▶ **WHAT IS NEEDED**
In how many lines of the listing below does the word "compact" occur? Say only the number.

▶ **RECORDS PROVIDED**
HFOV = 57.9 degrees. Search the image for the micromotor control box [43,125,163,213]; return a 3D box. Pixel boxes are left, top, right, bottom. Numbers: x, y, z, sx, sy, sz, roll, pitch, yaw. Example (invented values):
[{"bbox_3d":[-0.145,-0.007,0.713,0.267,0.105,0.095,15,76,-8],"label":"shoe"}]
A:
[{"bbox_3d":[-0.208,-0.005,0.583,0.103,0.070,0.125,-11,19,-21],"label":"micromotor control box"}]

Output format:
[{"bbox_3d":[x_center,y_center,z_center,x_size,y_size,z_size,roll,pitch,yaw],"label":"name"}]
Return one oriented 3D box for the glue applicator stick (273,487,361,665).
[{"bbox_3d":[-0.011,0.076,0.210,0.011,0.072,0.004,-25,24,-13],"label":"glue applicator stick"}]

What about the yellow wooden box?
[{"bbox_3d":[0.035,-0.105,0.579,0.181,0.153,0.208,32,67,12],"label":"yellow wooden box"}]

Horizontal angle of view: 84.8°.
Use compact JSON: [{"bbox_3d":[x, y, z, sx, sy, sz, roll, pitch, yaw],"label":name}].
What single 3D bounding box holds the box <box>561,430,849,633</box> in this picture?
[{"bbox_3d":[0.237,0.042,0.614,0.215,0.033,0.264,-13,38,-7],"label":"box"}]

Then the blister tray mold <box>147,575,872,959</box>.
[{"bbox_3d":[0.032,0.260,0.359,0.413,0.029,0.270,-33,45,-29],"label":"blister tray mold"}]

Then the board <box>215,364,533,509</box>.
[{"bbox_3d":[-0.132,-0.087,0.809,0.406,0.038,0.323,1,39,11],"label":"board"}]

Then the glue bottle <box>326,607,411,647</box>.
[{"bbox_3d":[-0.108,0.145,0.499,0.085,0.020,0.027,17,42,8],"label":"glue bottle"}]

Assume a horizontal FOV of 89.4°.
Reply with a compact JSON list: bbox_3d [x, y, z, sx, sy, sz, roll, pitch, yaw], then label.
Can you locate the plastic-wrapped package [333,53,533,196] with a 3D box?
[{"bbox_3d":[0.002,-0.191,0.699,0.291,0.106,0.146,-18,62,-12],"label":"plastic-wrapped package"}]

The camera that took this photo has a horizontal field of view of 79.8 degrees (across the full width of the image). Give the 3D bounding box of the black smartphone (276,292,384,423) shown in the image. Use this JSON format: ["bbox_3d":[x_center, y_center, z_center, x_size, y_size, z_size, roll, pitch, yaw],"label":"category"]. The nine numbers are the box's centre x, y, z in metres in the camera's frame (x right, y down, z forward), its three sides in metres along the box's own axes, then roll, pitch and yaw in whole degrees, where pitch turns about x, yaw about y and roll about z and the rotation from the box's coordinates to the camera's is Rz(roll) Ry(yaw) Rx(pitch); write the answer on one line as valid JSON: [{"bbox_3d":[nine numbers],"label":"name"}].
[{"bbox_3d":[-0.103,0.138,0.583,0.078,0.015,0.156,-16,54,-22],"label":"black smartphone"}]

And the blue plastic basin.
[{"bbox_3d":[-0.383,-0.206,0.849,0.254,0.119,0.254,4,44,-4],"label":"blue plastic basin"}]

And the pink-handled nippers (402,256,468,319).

▶ **TASK SOLUTION**
2